**INSTRUCTIONS FOR THE TASK**
Rewrite the lines of the items below, switching each "scientific name" to "binomial name" and keeping everything else the same. Leave the pictures out.
%%
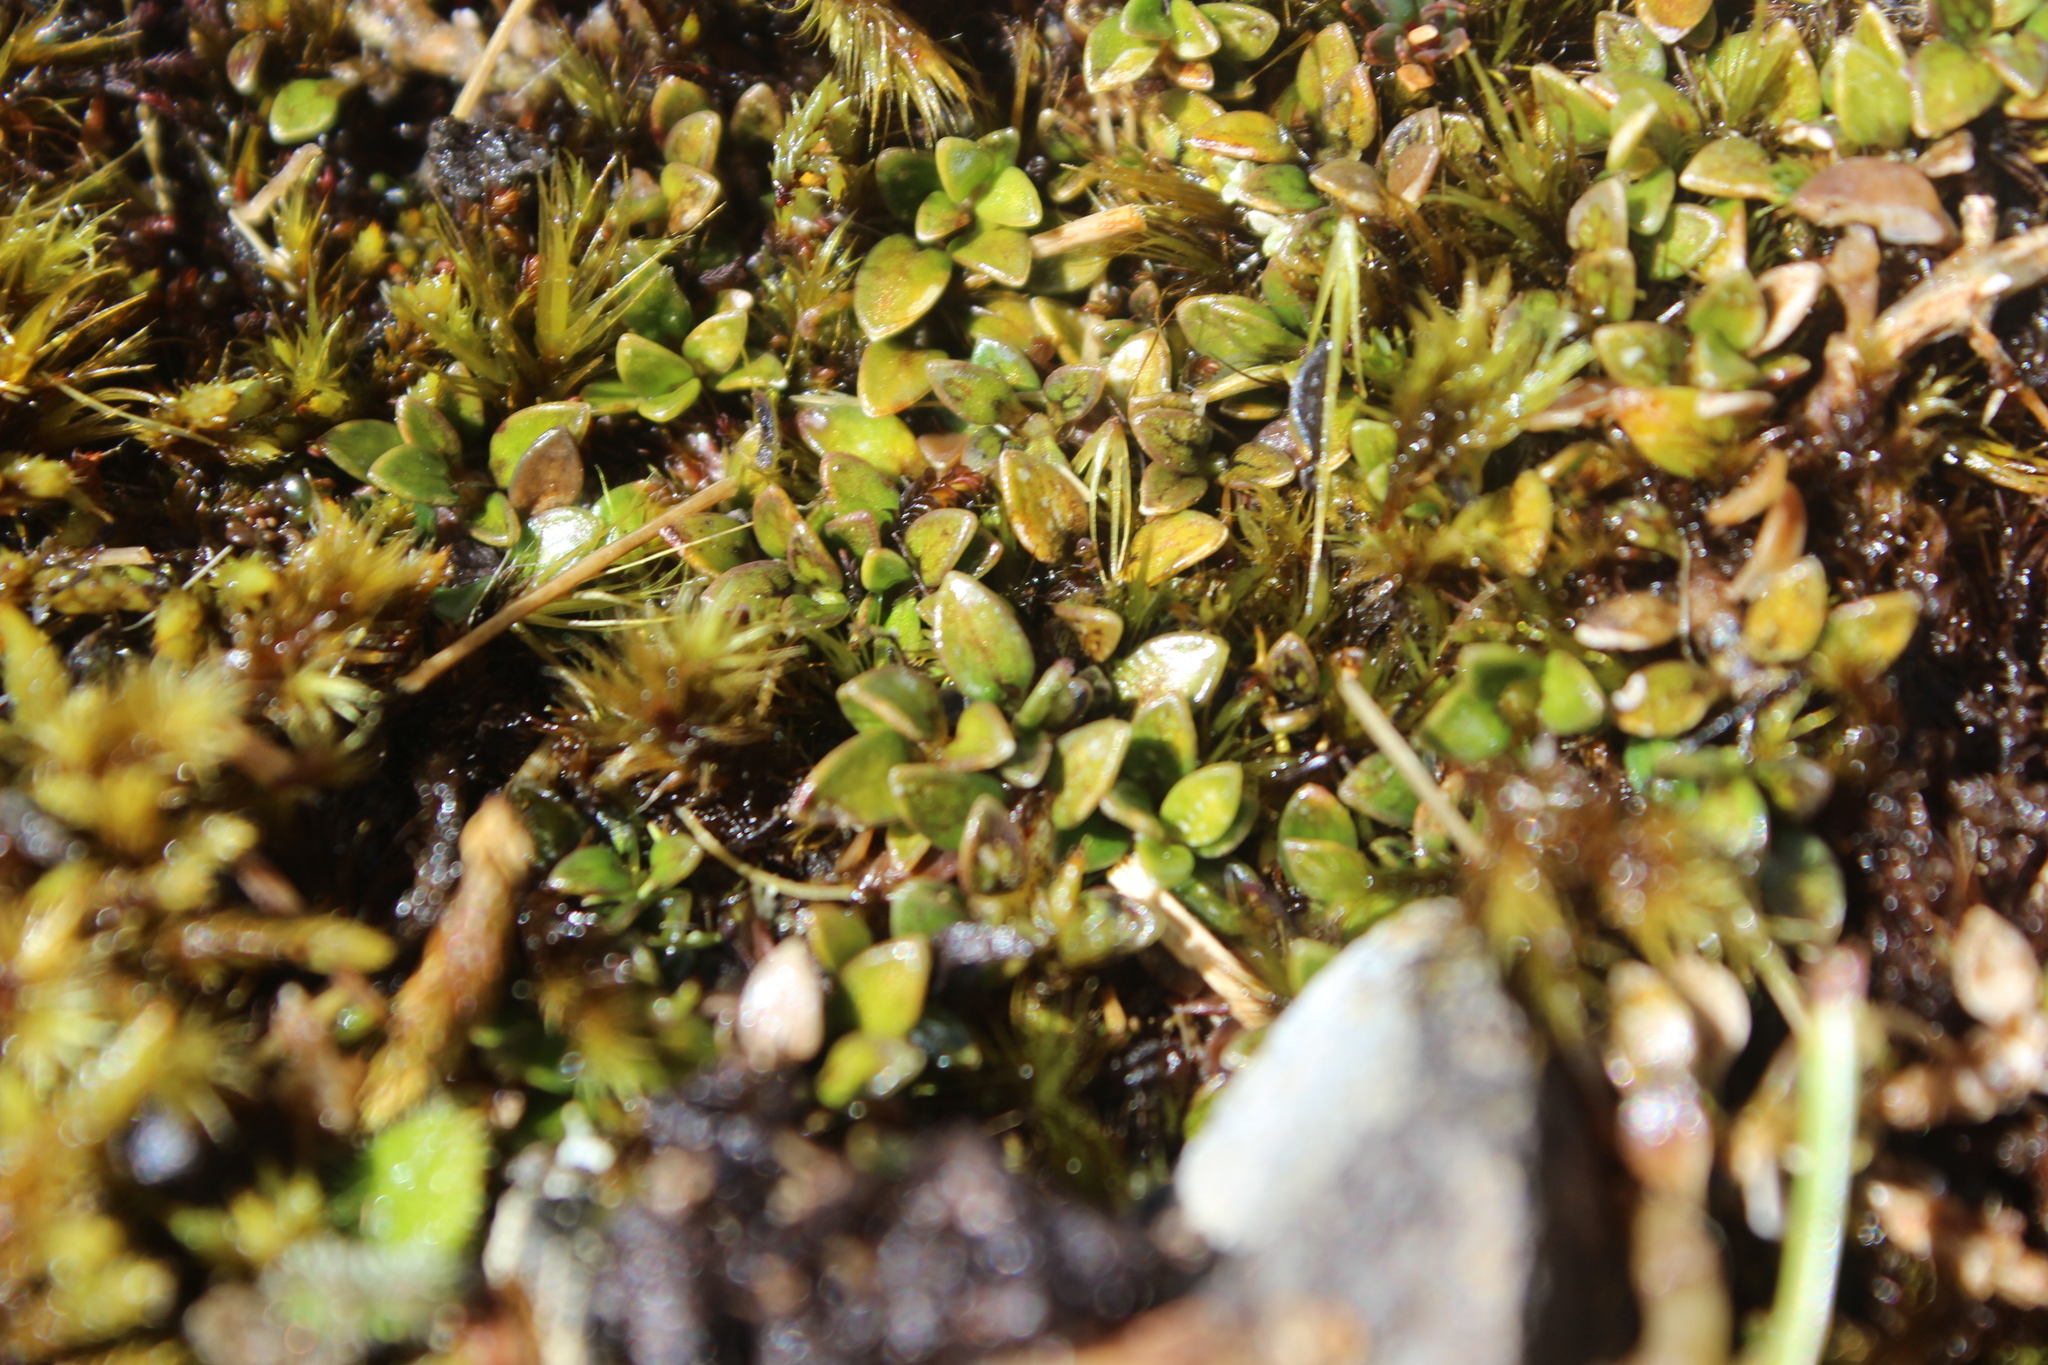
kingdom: Plantae
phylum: Tracheophyta
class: Magnoliopsida
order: Gentianales
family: Rubiaceae
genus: Coprosma
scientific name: Coprosma perpusilla
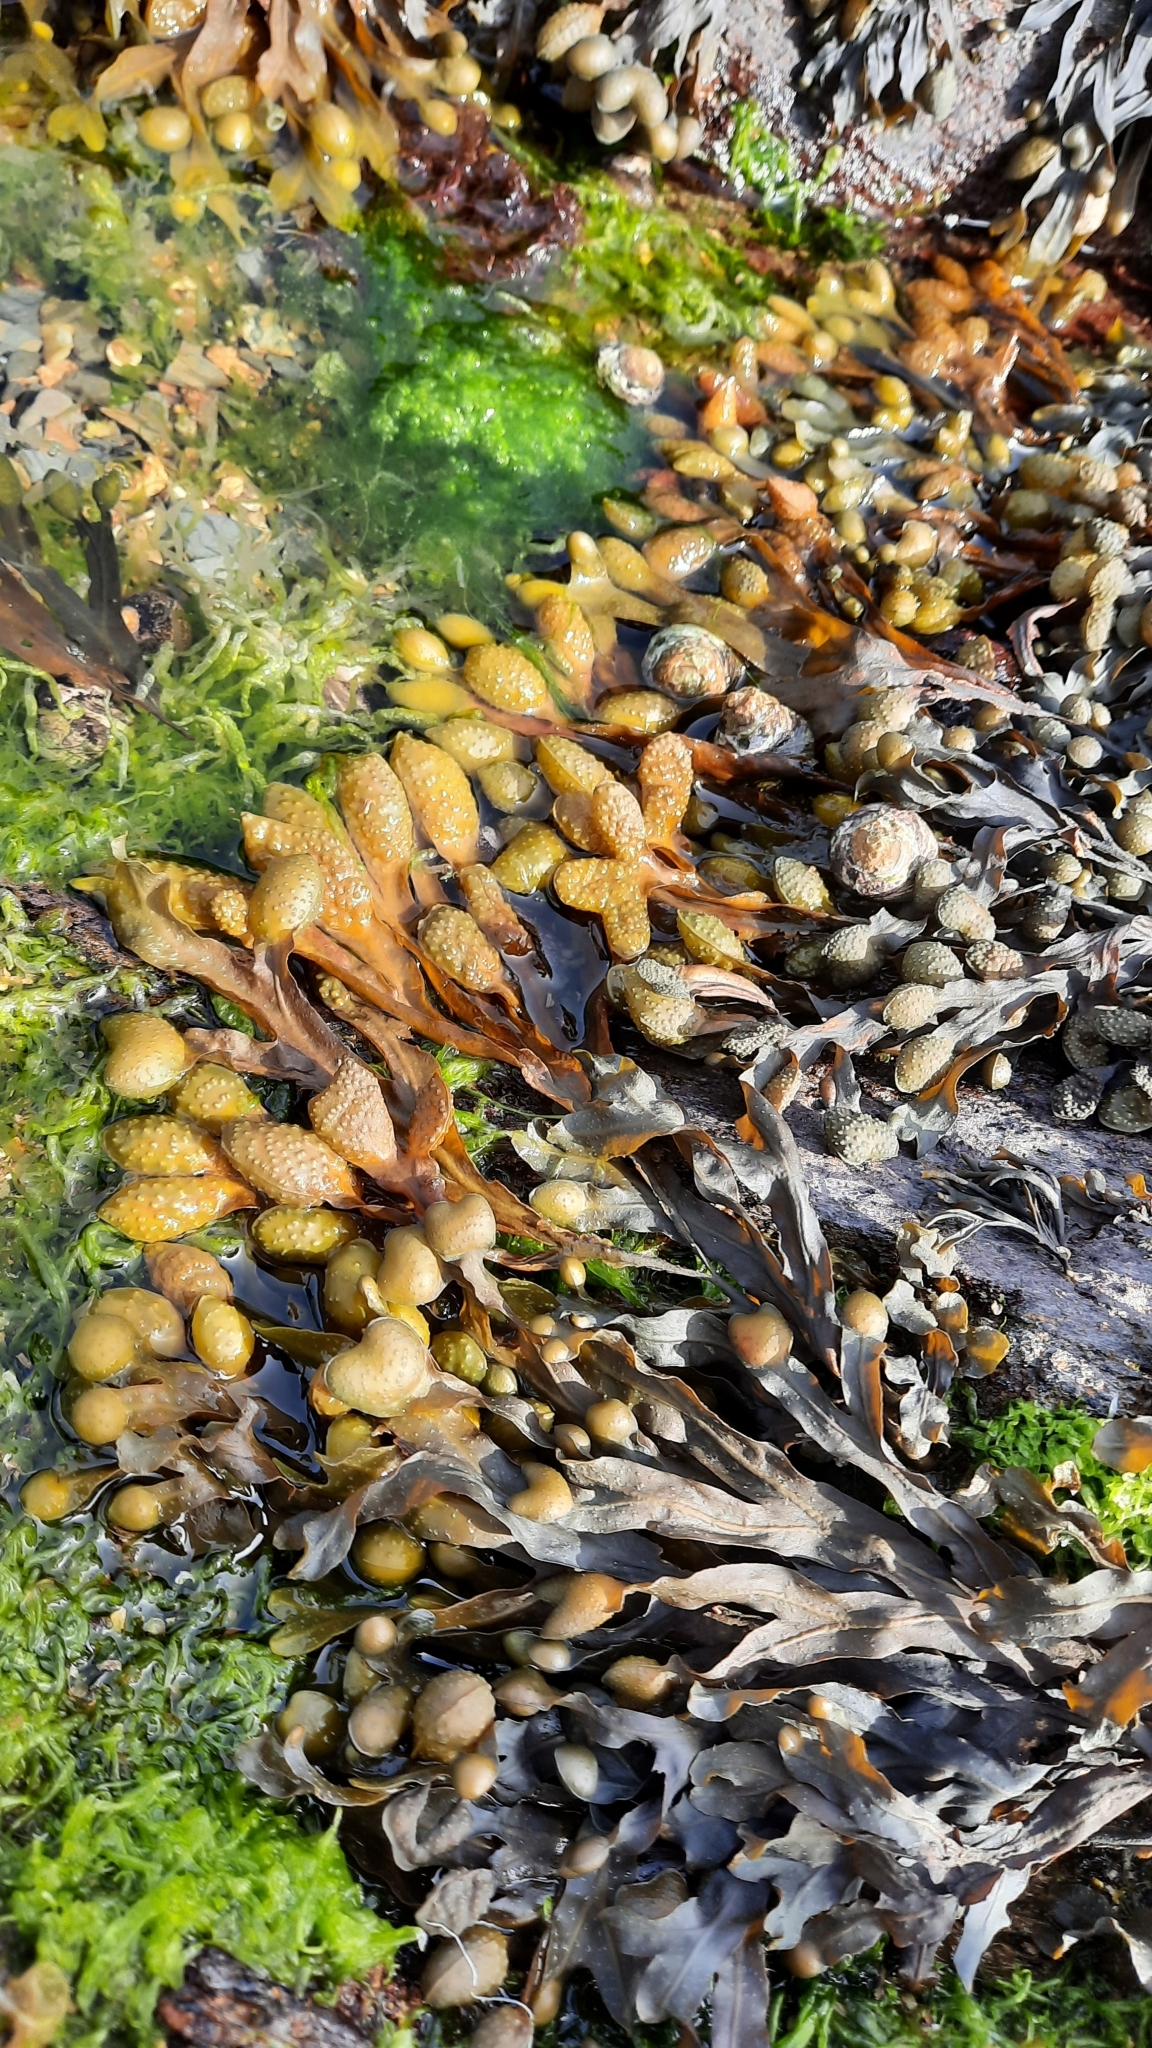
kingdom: Chromista
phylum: Ochrophyta
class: Phaeophyceae
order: Fucales
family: Fucaceae
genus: Fucus
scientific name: Fucus spiralis
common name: Spiral wrack
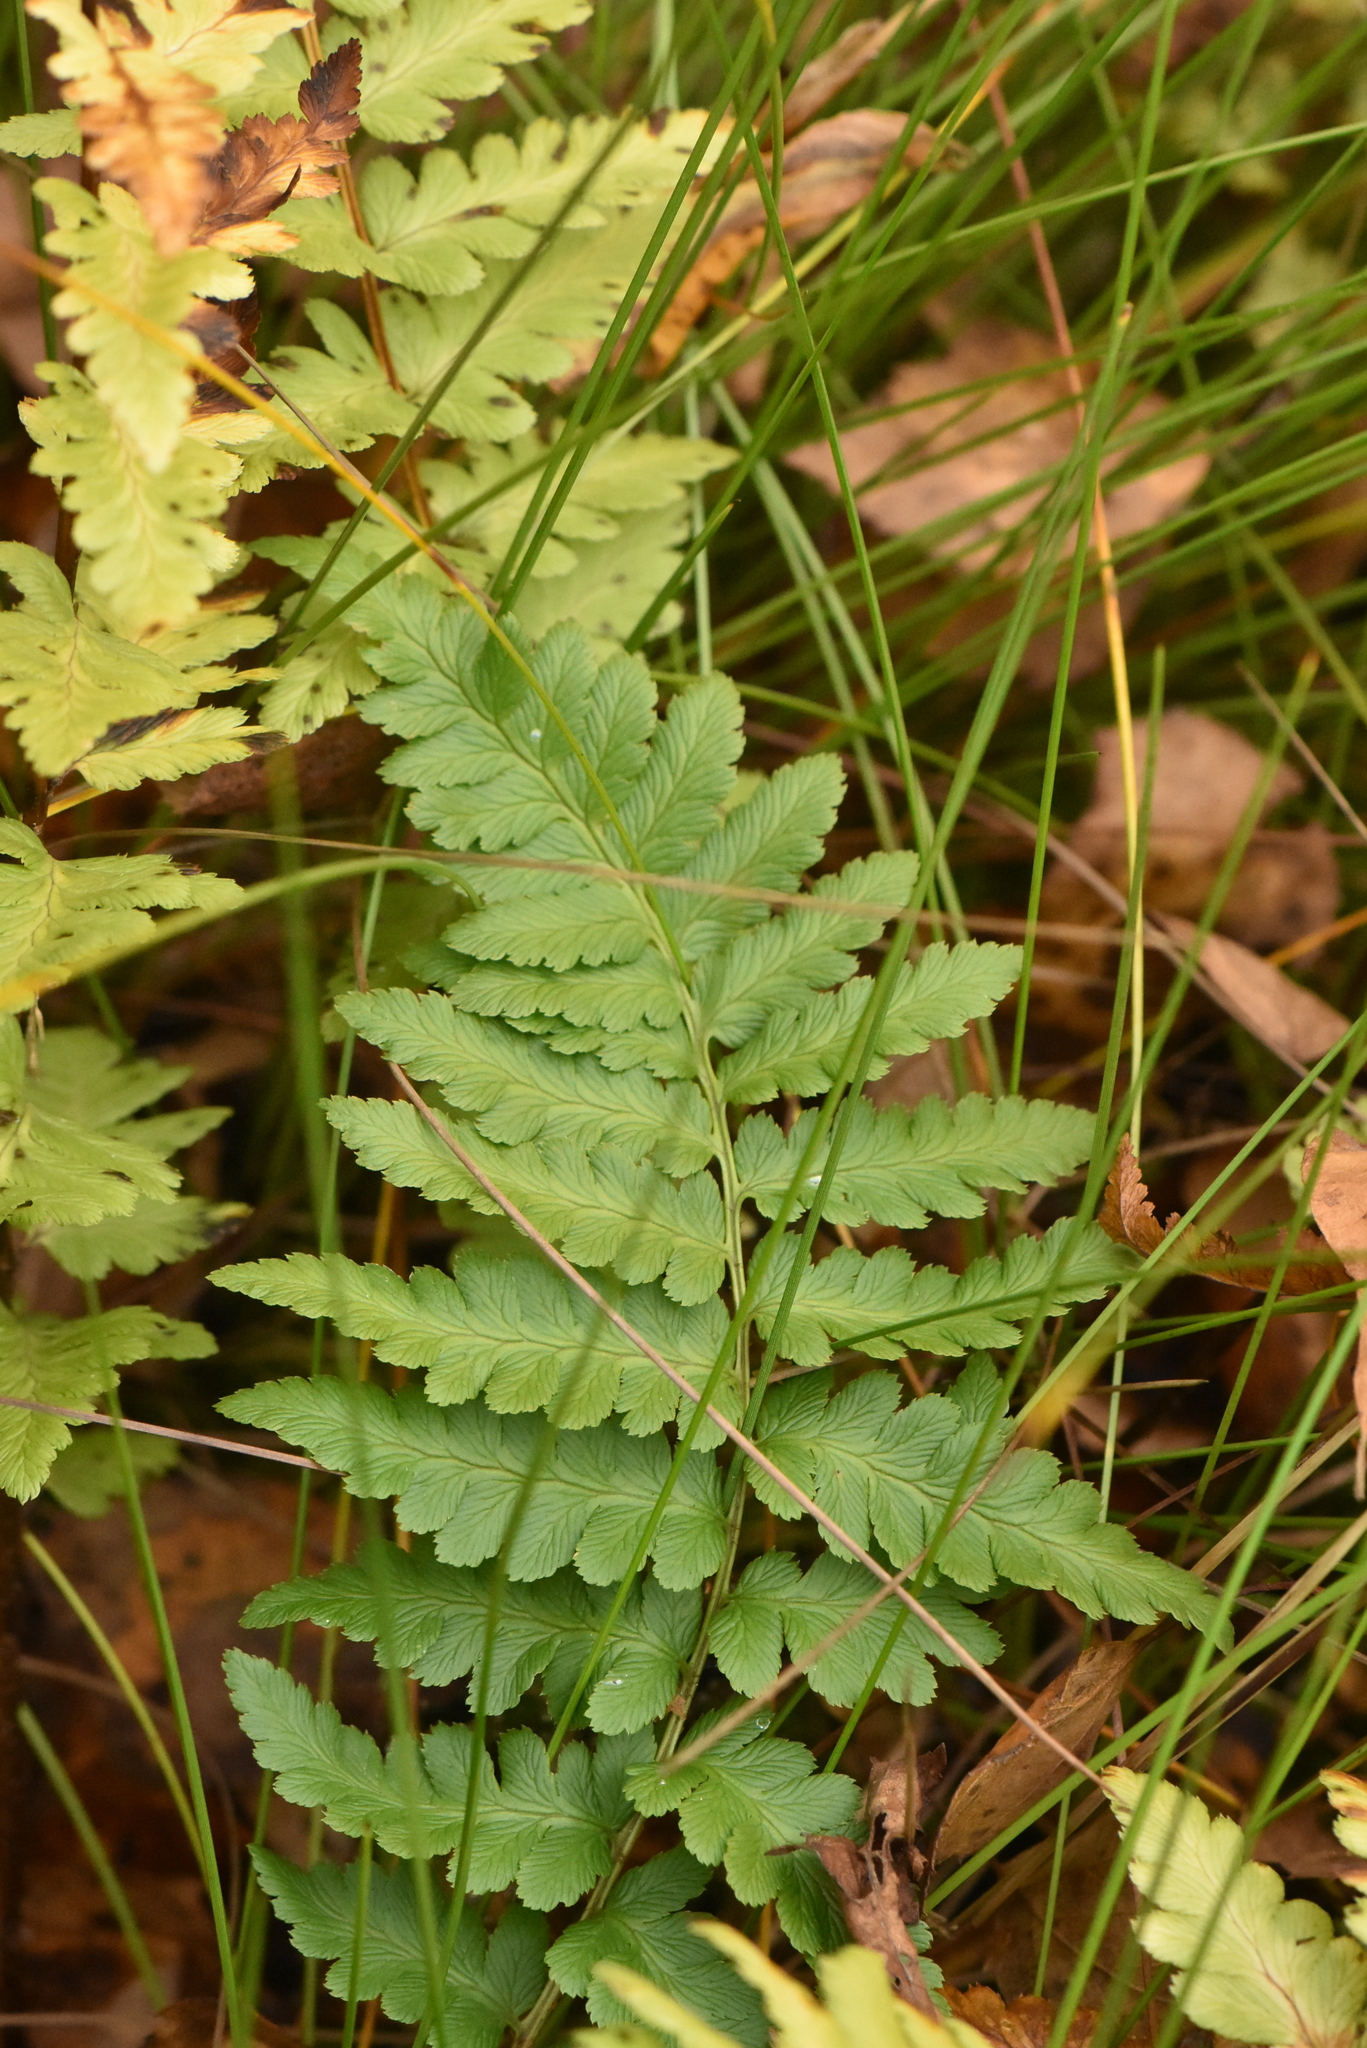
%%
**RESPONSE**
kingdom: Plantae
phylum: Tracheophyta
class: Magnoliopsida
order: Gentianales
family: Rubiaceae
genus: Coprosma
binomial name: Coprosma perpusilla
kingdom: Chromista
phylum: Ochrophyta
class: Phaeophyceae
order: Fucales
family: Fucaceae
genus: Fucus
binomial name: Fucus spiralis
common name: Spiral wrack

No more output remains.